▶ _PROBLEM_
Scan the records for the word "elbow". Return each line where it is found.
>>
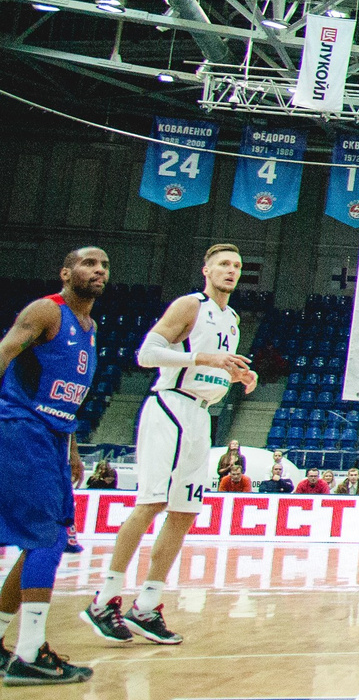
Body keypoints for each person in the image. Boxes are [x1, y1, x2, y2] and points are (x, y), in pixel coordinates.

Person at [85, 242, 255, 648]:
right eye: (224, 264)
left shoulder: (232, 319)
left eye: (236, 265)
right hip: (170, 406)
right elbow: (147, 354)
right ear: (206, 270)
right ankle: (105, 598)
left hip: (201, 415)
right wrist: (203, 359)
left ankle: (147, 604)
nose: (231, 270)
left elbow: (210, 369)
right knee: (152, 502)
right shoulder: (190, 305)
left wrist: (235, 377)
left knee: (184, 511)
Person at [0, 247, 110, 684]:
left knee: (44, 540)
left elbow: (65, 395)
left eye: (104, 265)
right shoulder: (47, 311)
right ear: (66, 273)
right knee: (47, 536)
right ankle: (29, 653)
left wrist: (73, 448)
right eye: (89, 263)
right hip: (21, 427)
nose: (98, 270)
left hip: (55, 436)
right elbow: (4, 351)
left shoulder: (92, 328)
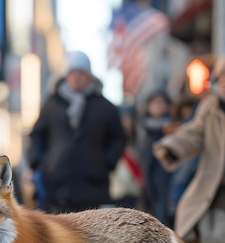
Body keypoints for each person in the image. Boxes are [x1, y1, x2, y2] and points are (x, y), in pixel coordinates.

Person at [153, 56, 225, 243]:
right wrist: (172, 147)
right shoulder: (211, 106)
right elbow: (194, 131)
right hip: (215, 176)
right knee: (206, 219)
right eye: (222, 80)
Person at [27, 50, 126, 214]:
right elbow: (37, 135)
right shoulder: (52, 104)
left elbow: (118, 138)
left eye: (81, 72)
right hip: (57, 186)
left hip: (93, 186)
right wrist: (39, 163)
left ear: (90, 76)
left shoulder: (105, 107)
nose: (76, 76)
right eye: (72, 72)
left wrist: (107, 162)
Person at [136, 90, 174, 226]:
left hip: (166, 175)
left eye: (161, 103)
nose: (157, 106)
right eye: (154, 103)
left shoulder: (173, 128)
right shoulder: (144, 127)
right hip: (147, 176)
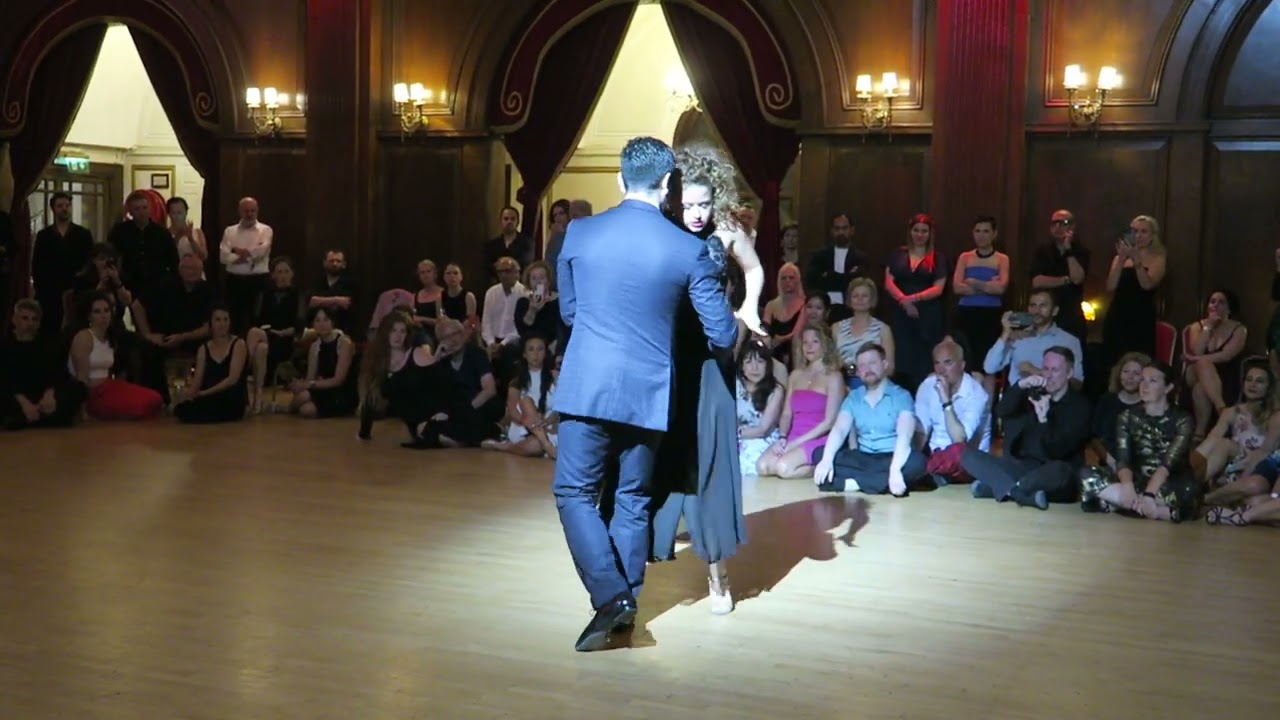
<<
▶ _RESULT FOR THIS EXERCISE_
right elbow: (147, 354)
left elbow: (210, 369)
left elbow: (65, 395)
right elbow: (4, 351)
right elbow: (194, 131)
right elbow: (37, 135)
left elbow: (118, 138)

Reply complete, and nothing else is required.